Sunday, August 2, 2009
Friday, August 2008:
Around two weeks back, about 12 members of the Bhutan Dragons Motorcycle Club made their first official ride to steer in the New Year. They set the tropical climes and plains of Gelephu in southern Bhutan as their chosen destination. The objective was rather simple; ride the weekend to Gelephu, distribute the shawls, blankets, robes and other assorted gifts to eighteen little monks aged between seven – fifteen at the Khaduyangtse Gyemba and ride back to Thimphu the next day.
You see, these bikers are unlike anything you’d ever expect from a stereotypical motor-head.
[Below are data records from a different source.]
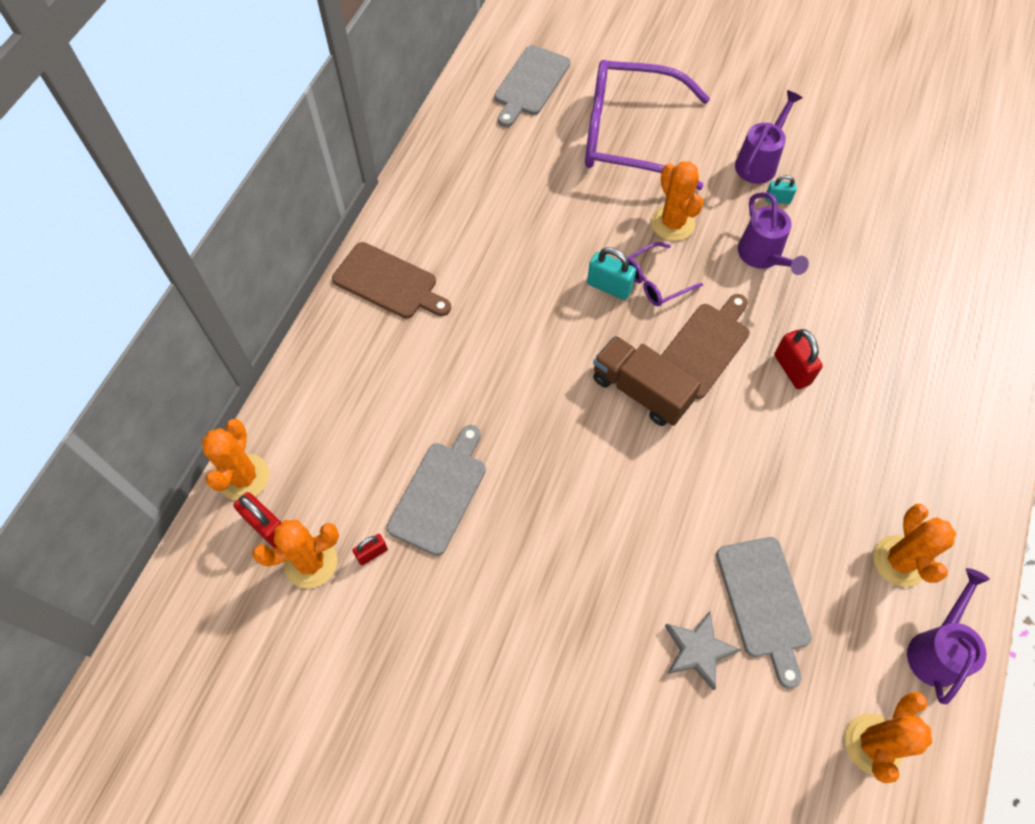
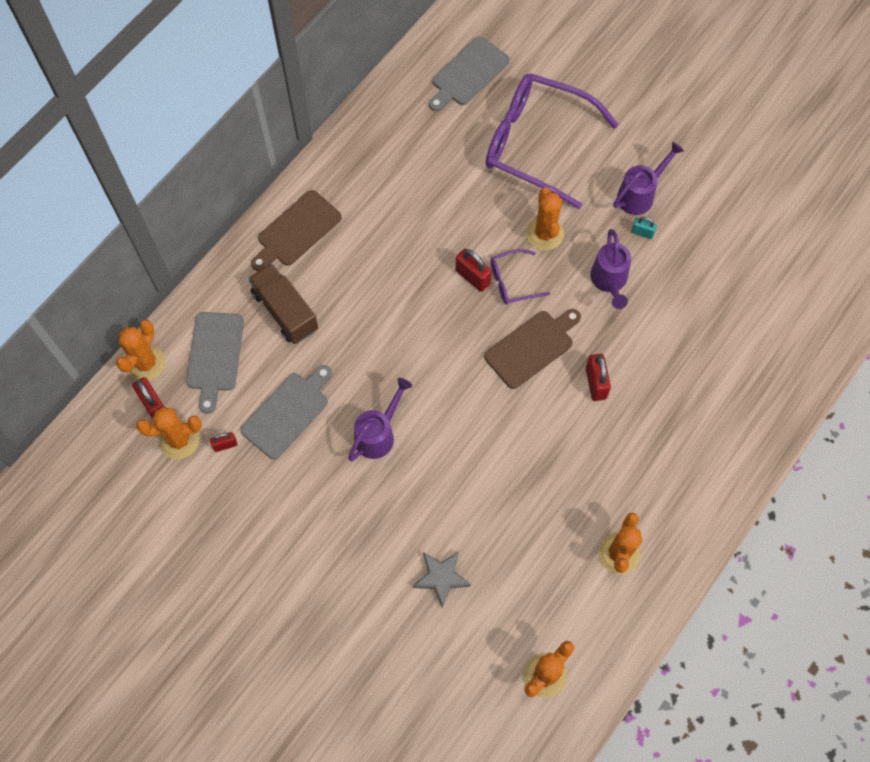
camera: 15 degrees right, 5 degrees up
(389, 283) = (296, 231): brown cutting board -> brown cutting board turned 90 degrees clockwise
(609, 287) = (472, 277): turquoise padlock -> red padlock
(641, 391) = (468, 371): brown truck -> brown truck (285, 311)
(764, 602) = (503, 556): grey cutting board -> grey cutting board (215, 356)
(936, 650) = (619, 624): purple watering can -> purple watering can (378, 434)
They had to get back to their work stations the following Monday.
Sitting in his office, one of the four founding members, Pale-Rider, looked visibly pleased and sounded passionate recalling the journey, “before we arranged the trip we identified the monastery and the poor monks studying there as the beneficiaries of whatever little contributions we could make.” He said, “Every ride is in effect a little help.”
During the club’s final 2008 ride they did something similar, identifying a monastery that housed orphaned boys turned monks in Paro. On that occasion, the monks were handed warm red jackets for the coming winter.
The club also intends to raise social awareness of the minimal conditions in which they find children, monks, monasteries, community schools and the socio-economically disadvantaged lot. The monastery in Gelephu, Pale-Rider said, was “lacking in basic sanitation, sewerage pipes along with clothing and daily rations.”
Unable to resist the reactions of a welcoming party of a bunch of innocent little monks for some rather unconventional guests dressed in leather and perched on roaring 500cc Royal Enfield Bullets, I had to ask, “What was it like?” He said the reactions were rather curious, with a little fright thrown in for good measure. The scared little faces were soon replaced with broad smiles as the gifts were presented. The two footballs were the highlights. They now had something proper to kick around the temple grounds.
The club rode back the next day, without any mishaps and with a lot of joy at a journey well rounded. He said the roads were in good shape and well maintained.
Recalling the sights and sounds of the changing landscapes, the orange harvests and the pastoral life and the really mean and green colored houses along the route had Pale-Rider breaking in jolly remembrance.
Recollecting the events in the environs of a corporate office made it even more poetic. Then came the bombshell, one of the club’s members, Jamtsho is to look after the education of a little girl. The club and Jamtsho’s attention had been drawn from a Kuensel story in Zhemgang titled, “Wedded to Violence”.
The little girl is paying the price for her parents’ violent-domestic life. When last contacted, Pale-Rider said the procedure involved too many legal complications, further compounded by the alcoholic father’s stubbornness, now in prison.
They are still figuring out how best the five-year-old girl can be helped. This is what sets apart the Bhutan Dragons Motorcycle Club; every journey is a helping hand steering to aid someone…somewhere.